* **Problem to solve**:
Please continue the Perkins Diesel history below, picking up right after its last sentence.

* **Quoted passage**:
────────────────
• |
  • |
  • Perkins Diesel - Baselines

Perkins Diesel - Baselines

Bill Senefsky
Jul 1, 2006
Photo 2/2
Powerplant Background
Frank Perkins was absolutely convinced that the diesel was the powerplant of the future. His reasoning was fuel efficiency, but before his initial prototype was completed, the Depression had bankrupted the company
Perkins, the company namesake, was born in Peterborough, England, in 1889. Both his father and grandfather were engineers and the owners of the family firm of Barford and Perkins. Their main product, like others of this period, was agricultural machinery and field rollers, and heavy-duty steel rollers for road construction and maintenance.
Following in his family's footsteps, Frank pursued his mechanical engineering career at Aveling and Porter in Rochester Kent, England. While there, he became interested and started development of a light high-speed diesel unit, along with the engine designer, Charles Chapman. The project was left an orphan due to the company's demise.
Not to be denied, Perkins set up his personal enterprise on June 7, 1932. He was convinced that with proper drive and determination, he could carve out a profitable niche to develop diesel engines, which could be produced with comparable power to the established petrol (gasoline) units to serve the farm tractor market. Frank brought along his co-developer Charles Chapman from Aveling, and the two began work on their first project dubbed the Vixen.
────────────────
[Collection entries]
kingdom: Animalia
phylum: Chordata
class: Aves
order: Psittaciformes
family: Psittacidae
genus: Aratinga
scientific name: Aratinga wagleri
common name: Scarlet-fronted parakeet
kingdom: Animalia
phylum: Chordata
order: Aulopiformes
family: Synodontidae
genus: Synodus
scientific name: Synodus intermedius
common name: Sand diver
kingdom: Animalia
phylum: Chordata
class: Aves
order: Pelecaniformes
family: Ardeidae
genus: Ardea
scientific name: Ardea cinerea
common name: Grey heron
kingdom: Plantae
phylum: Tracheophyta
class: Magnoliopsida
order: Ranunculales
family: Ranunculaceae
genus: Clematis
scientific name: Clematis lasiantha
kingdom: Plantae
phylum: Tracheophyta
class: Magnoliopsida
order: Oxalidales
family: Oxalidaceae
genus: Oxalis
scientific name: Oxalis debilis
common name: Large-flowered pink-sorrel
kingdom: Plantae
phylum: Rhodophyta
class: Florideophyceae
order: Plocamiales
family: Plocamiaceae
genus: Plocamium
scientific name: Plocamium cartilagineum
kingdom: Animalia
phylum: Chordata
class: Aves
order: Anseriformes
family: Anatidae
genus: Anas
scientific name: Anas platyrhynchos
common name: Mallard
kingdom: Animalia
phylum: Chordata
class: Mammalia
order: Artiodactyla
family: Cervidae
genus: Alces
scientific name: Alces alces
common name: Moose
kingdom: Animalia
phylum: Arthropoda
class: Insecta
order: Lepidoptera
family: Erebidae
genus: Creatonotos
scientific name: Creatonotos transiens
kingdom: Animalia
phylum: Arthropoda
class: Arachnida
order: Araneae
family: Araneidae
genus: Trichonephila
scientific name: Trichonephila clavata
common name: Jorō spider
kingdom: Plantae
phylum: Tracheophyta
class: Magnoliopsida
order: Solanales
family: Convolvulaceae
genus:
────────────────
* **Exercise response**:
On a Saturday evening in that autumn of 1932, the little diesel mill was brought to life with a manual crank and the aid of combustion caps heated red hot in a coke stove and rapidly fitted back into its combustion chamber. Obviously, there was joy all around when the little mill immediately fired and ran up to 4,000 rpm. Since there was no governor installed, the unit was promptly shut down. Thus, the Perkins diesel was born.
The company struggled during the Depression but managed to stay alive with a total production output of 35 engines in 1933. Though the Depression continued, the company managed to record an output of 556 units in 1936. A year later with the addition of a six-cylinder version, 650 different applications appeared in the catalog. More than 12,000 units were produced during World War II, making it a world player. Then, 25,218 engines were produced in 1959, the same year Massey-Ferguson took over the Perkins company. Perkins retired that year. In the '90s, the company supplied more than $150 million worth of engines to Case and an additional $80 million in sales to the fork lift industry. Caterpillar purchased Perkins by decade's end.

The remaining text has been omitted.